In contrast, there are different types of home runs in baseball. One might think about a powerful home run by Bryce Harper that clears the center-field fence. Or one might think about a line drive hit by Didi Gregorius that barely reaches the right-field stands. Due to the differing distances to left, center and right fences in Major League ballparks, all home runs are not the same although they count the same in terms of producing runs.

How can we sort out the different type of home run hitters in baseball? Is there a way to distinguish the big sluggers like Mike Trout, Aaron Judge and Bryce Harper from the other hitters who hit home runs in the short sides of the field?

8.2 Questions

This brief discussion raises several questions that I will address.

  • We know that home runs are primarily a function of two launch variables – the exit velocity and the launch angle. How good is the “two launch variable” model for predicting home runs?

  • What is a reasonable way to measure a player’s ability to get more or fewer home runs than one would expect from this two-variable model?

  • Is this extra ability a skill? In other words, are there players who tend to hit more home runs that predicted from the two-variable model?

  • Can we distinguish the “extra ability” home run hitters from the well-known home run sluggers?

8.3 The Two-Variable Model

Consider the probability of hitting a home run on a ball put in play. For the balls put in play for a particular season, we model the home run probabilities by the GAM model

\[\log \frac{p}{1-p} = s(LA, LS)\]

where  \(LA\) and \(LS\) are respectively the launch angle and exit velocity measurements, and \(s()\) is a smooth function.

One can use a cross-validation scheme to assess if this two-variable model provides good predictions of the total home run out. For a particular Statcast season, we randomly split the balls in play into two halves that we call the “train” and “test” datasets. We fit the GAM model using the “train” dataset and use the fitted model to predict the total home run count in the “test” dataset. For each of the five Statcast seasons 2015 through 2019, we performed 10 random splits. For each prediction exercise, we constructed a 90% prediction interval. In the 50 cross-validation exercises, the actual total home run was inside the prediction interval 38 times for a coverage rate of 76. The takeaway is that this two-variable model appears to provide a reasonable prediction of the total home run count for a specific season.

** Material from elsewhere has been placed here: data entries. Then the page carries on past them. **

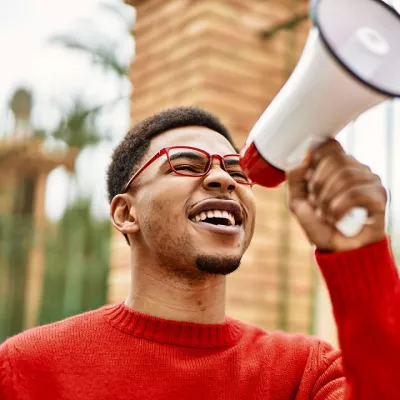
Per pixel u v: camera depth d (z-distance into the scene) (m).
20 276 9.14
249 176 1.10
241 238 1.42
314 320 3.78
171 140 1.51
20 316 9.08
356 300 1.00
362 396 1.00
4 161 8.62
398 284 1.02
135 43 3.87
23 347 1.40
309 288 3.80
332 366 1.41
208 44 3.42
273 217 3.69
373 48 0.92
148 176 1.46
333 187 0.98
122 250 3.83
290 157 1.04
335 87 0.94
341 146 1.01
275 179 1.08
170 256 1.40
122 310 1.46
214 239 1.37
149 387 1.34
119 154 1.63
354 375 1.01
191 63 3.46
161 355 1.38
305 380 1.43
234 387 1.39
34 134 8.27
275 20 3.70
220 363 1.41
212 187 1.40
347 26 0.93
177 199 1.38
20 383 1.34
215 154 1.44
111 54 6.23
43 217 9.30
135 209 1.51
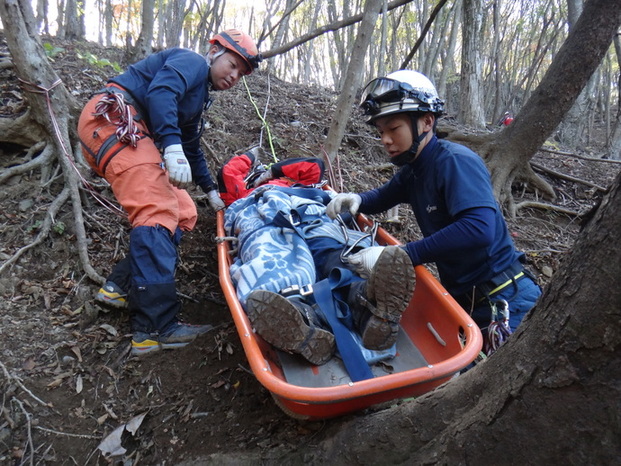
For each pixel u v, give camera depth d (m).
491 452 1.21
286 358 1.85
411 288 1.71
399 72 2.02
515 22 15.70
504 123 10.02
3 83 3.94
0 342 2.35
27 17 3.28
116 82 2.55
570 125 8.49
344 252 2.20
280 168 3.24
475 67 6.62
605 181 5.34
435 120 2.08
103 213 3.30
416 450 1.46
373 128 5.38
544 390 1.07
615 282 0.91
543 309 1.13
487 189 1.96
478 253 2.12
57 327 2.52
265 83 6.21
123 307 2.59
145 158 2.46
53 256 2.94
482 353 2.26
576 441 1.02
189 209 2.96
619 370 0.94
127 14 12.06
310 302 1.96
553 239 4.34
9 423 2.04
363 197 2.56
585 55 4.09
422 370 1.58
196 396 2.20
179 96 2.43
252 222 2.54
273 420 2.02
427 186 2.12
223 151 4.23
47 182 3.29
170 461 1.97
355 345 1.79
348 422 1.71
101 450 1.98
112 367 2.35
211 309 2.81
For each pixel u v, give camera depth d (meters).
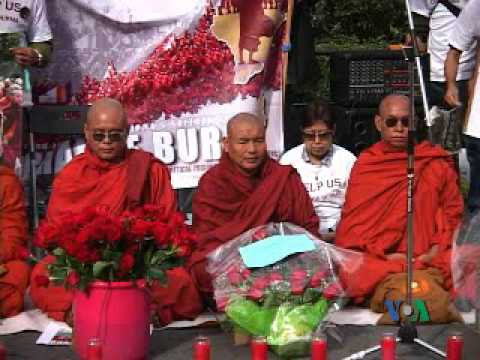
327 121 4.68
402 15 7.88
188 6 5.13
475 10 4.98
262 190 4.14
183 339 3.86
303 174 4.73
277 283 3.66
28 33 4.79
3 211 4.20
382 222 4.32
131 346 3.49
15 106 4.66
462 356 3.61
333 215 4.72
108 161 4.18
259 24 5.19
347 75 5.67
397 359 3.55
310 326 3.61
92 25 5.08
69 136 5.09
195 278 4.05
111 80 5.12
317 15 7.71
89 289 3.46
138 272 3.48
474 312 3.81
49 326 3.94
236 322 3.65
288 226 3.95
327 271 3.72
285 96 5.50
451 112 5.48
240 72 5.20
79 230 3.44
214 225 4.16
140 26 5.11
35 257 4.33
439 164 4.38
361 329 3.96
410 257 3.64
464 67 5.45
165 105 5.17
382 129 4.43
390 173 4.36
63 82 5.09
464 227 3.71
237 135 4.11
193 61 5.16
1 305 4.03
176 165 5.21
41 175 5.09
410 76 3.63
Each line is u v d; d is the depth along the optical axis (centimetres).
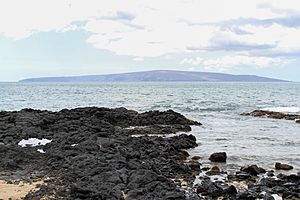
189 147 2338
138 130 2961
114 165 1474
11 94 8869
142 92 10425
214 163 1894
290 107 5409
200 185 1393
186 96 8300
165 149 2091
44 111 3484
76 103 6200
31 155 1723
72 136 2166
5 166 1566
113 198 1155
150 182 1290
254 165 1694
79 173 1419
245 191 1345
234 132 3061
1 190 1286
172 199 1173
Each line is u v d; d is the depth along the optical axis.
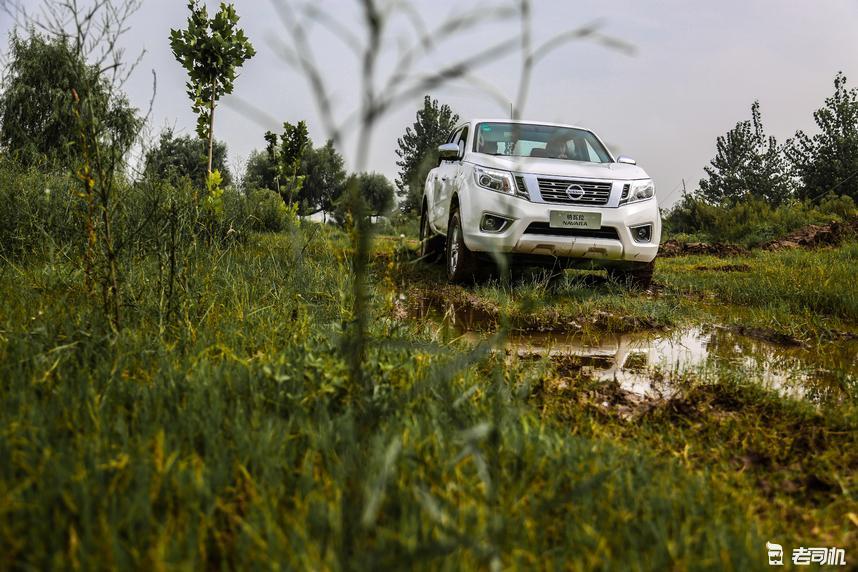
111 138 3.10
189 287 3.70
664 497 1.78
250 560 1.40
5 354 2.49
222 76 7.26
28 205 5.25
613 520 1.64
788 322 5.36
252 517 1.53
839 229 14.59
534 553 1.48
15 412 2.01
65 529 1.46
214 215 6.19
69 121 3.19
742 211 18.36
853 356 4.28
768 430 2.60
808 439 2.52
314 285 4.65
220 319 3.38
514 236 6.30
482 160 6.80
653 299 6.65
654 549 1.52
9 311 3.15
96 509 1.51
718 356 4.19
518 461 1.92
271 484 1.69
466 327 4.79
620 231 6.42
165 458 1.75
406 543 1.40
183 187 5.16
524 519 1.57
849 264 9.87
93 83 2.88
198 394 2.20
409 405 2.25
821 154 33.41
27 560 1.36
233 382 2.39
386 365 2.40
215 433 1.93
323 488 1.67
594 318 5.36
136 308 3.19
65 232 5.07
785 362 4.06
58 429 1.91
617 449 2.19
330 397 2.25
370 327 3.00
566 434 2.36
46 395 2.21
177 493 1.61
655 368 3.73
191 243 4.32
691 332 5.07
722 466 2.22
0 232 5.14
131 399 2.22
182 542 1.42
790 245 14.33
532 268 7.70
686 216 20.20
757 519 1.84
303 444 1.98
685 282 8.09
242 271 4.78
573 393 3.03
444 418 2.19
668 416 2.78
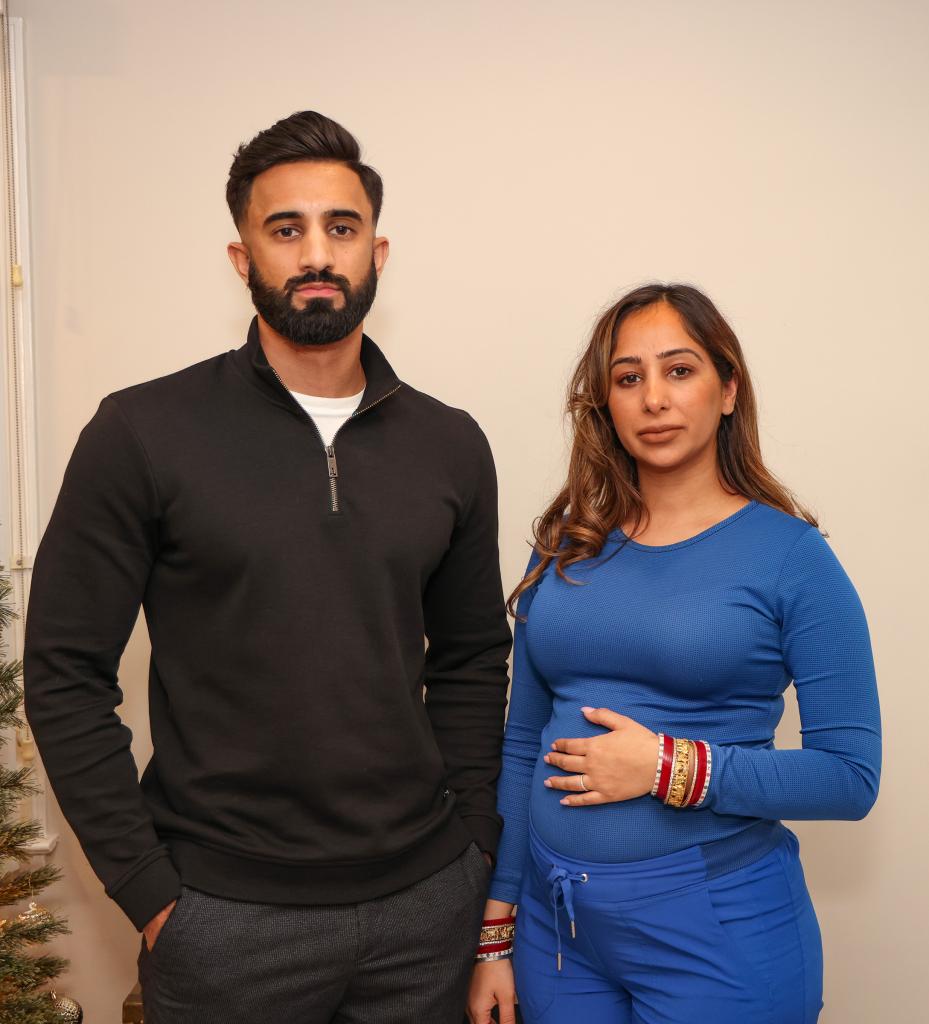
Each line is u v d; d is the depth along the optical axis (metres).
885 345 1.93
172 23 1.85
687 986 1.27
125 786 1.30
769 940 1.28
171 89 1.86
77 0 1.83
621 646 1.35
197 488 1.30
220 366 1.42
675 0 1.89
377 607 1.35
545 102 1.90
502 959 1.54
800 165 1.91
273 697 1.29
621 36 1.89
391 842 1.33
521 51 1.89
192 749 1.32
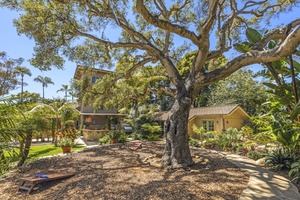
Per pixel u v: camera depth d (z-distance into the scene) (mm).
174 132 6281
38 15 6793
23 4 6855
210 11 5727
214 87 26047
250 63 5547
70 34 7410
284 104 6570
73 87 11281
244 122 16391
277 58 4578
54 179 4918
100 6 6641
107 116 21172
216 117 16312
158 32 10500
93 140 17438
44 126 8141
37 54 7328
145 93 10781
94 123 21703
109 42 7488
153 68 12133
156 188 4066
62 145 10023
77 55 8242
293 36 3830
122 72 10555
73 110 14875
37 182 4660
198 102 26969
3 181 5234
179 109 6445
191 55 16906
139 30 10148
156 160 6641
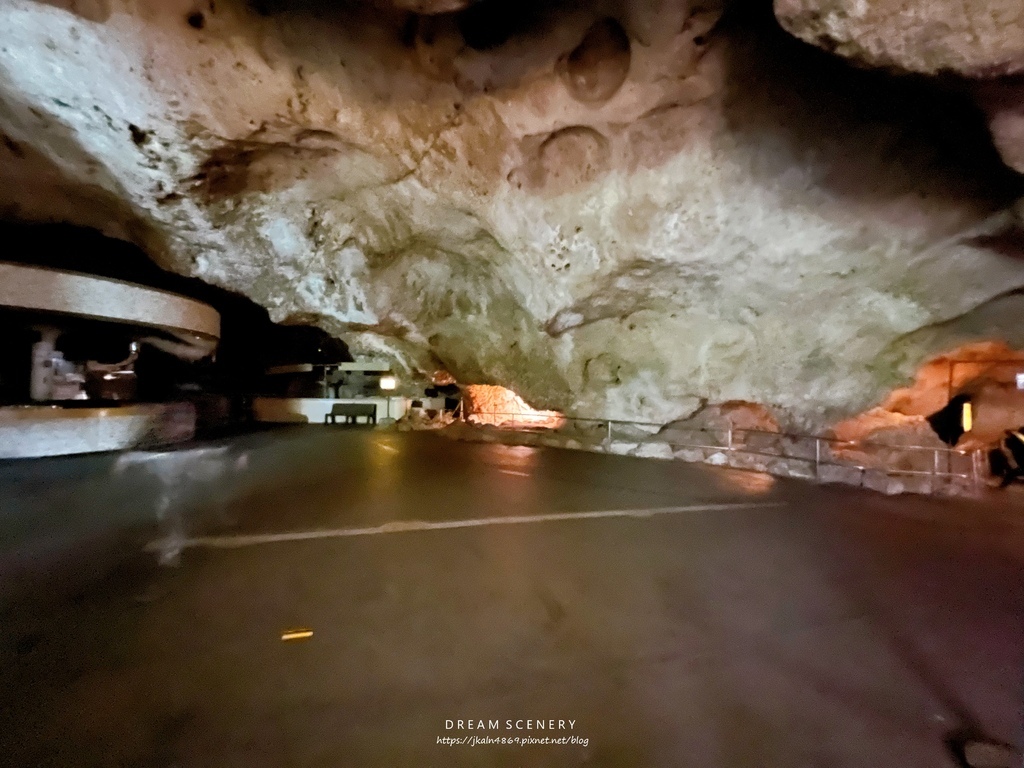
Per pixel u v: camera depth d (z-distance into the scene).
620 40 5.88
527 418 13.35
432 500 6.47
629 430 10.09
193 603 3.72
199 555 4.62
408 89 6.57
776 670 3.03
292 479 7.62
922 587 4.17
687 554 4.79
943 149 5.42
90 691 2.73
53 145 7.73
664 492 6.99
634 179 6.79
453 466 8.70
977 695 2.82
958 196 5.84
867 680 2.94
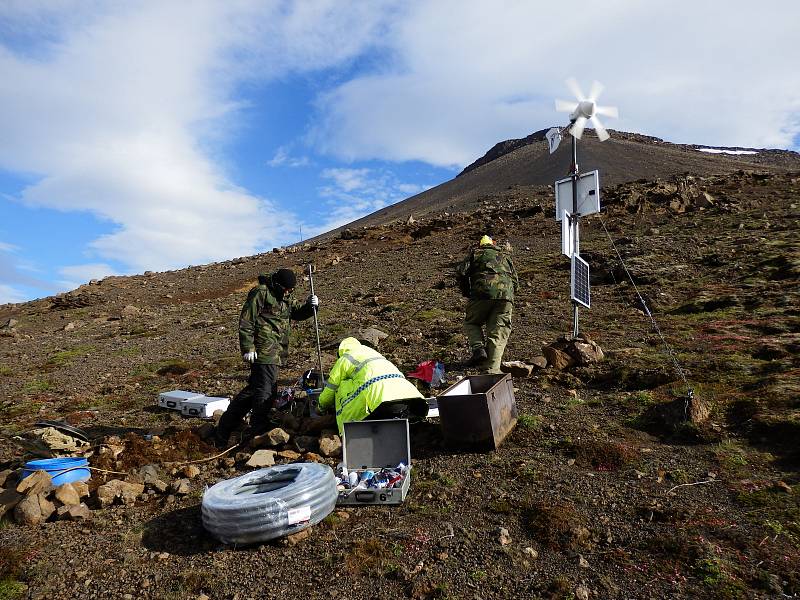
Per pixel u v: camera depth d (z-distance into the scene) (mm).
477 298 7445
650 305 10414
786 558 3373
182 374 10086
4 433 6953
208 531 4035
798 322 7965
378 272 20281
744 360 6809
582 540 3766
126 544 4035
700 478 4453
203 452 5832
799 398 5402
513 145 188875
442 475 4793
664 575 3346
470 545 3742
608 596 3217
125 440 6070
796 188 21109
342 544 3836
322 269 23250
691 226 17344
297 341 11141
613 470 4738
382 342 10102
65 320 19766
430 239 26453
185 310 18844
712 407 5629
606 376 7000
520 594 3252
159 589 3488
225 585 3480
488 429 5203
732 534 3658
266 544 3898
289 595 3355
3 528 4293
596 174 7977
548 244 19656
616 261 13766
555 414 6008
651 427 5527
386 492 4348
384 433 4973
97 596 3453
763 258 12000
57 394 9242
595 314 10352
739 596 3109
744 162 97250
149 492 4895
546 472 4746
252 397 5938
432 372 7367
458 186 117750
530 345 8703
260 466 5262
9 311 23891
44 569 3729
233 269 28578
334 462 5273
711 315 9156
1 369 11922
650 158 93750
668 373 6699
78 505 4520
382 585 3393
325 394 5855
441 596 3240
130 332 15312
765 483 4258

8.4 Deviations from Model Fit

To measure deviations from the fit, we apply a standardized residual that the reader has seen in recent posts of this blog. For each player, we compute the residual

\[Z = \frac{HR - E}{\sqrt{E}}\],

where \(HR\) is the observed home run count and \(E\) denotes the “expected” home run count found by summing over all the predicted home run probabilities for all in-play events.

What did I find when I computed these residuals for all player/seasons in the Statcast era (2015 through 2019)?

  • Most of the Z residuals fell between −2 and 2 which indicates the model is satisfactory. But there were 36 values of Z (player-seasons) larger than 2, and only seven Z-scores smaller than −2.

  • A few players had more than one season with Z > 2. This suggests that these particular players had an ability to hit home runs beyond what is predicted based on their launch angle and exit velocity measurements.

  • If one graphs the Z-scores for consecutive seasons, the scores are positively correlated indicating there is generally some home run hitting ability beyond what is explained by the two launch variables.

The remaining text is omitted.